Static Stability Static Stability

   Stability of an airplane in flight is slightly more complex than just explained, because the airplane is free to move in any direction and must be controllable in pitch, roll, and direction. When designing the airplane, engineers must compromise between stability, maneuverability, and controllability; and the problem is compounded because of the airplane's three axis freedom.

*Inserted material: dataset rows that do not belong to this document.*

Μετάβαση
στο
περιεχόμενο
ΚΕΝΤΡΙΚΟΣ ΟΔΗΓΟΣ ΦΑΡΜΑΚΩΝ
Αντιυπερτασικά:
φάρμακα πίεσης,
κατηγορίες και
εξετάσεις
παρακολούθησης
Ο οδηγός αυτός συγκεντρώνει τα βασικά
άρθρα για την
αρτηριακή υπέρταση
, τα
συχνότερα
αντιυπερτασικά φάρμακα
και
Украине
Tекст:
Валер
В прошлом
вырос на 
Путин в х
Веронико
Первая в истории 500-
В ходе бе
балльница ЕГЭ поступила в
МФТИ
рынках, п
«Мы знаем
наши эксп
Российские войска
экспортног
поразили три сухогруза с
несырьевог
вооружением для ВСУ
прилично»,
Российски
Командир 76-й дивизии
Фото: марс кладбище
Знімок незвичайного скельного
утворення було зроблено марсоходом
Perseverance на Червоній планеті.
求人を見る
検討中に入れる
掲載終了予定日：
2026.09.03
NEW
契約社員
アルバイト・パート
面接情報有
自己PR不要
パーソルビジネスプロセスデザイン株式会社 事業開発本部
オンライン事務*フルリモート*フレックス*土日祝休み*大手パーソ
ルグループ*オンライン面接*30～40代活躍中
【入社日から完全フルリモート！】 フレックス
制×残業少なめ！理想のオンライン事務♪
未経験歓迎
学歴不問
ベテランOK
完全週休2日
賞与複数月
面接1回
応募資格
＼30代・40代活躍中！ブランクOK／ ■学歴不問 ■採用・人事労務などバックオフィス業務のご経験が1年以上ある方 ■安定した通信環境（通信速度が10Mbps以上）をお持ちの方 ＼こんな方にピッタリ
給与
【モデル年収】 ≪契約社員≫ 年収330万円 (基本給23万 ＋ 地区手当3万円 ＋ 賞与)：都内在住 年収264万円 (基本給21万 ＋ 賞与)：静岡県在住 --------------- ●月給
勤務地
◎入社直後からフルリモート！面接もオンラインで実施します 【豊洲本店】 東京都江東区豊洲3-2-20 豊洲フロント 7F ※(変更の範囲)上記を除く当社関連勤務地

   By comparing this three axis freedom with the limited flexibility of an automobile, the problem may be better understood. Pitch control of a car is limited to a shock absorbing and leveling problem while roll control is a matter of the lateral spacing of the wheels and the banking of highways around curves. Essentially, then, the car has only one degree of real freedom - directional; in many cases, though, the lack of pitch and bank control have caused it to lose directional control. Automobile designers provide "centering" in the steering mechanism or "toe in" on the wheels to provide directional stability so the car will maintain a straight path when the steering wheel is released. Too much centering or "toe in" is, of course, objectionable because of the excessive effort required of the driver to turn the car. When power steering was introduced to the driving public, many considered it objectionable because of insufficient centering or "feel." Even now, most automobile models are offered either with or without power steering to satisfy the public.

   The conclusions, then, are that too much stability is detrimental to maneuverability, and similarly, not enough stability is detrimental to controllability. In the design of airplanes, compromise between the two is the key word.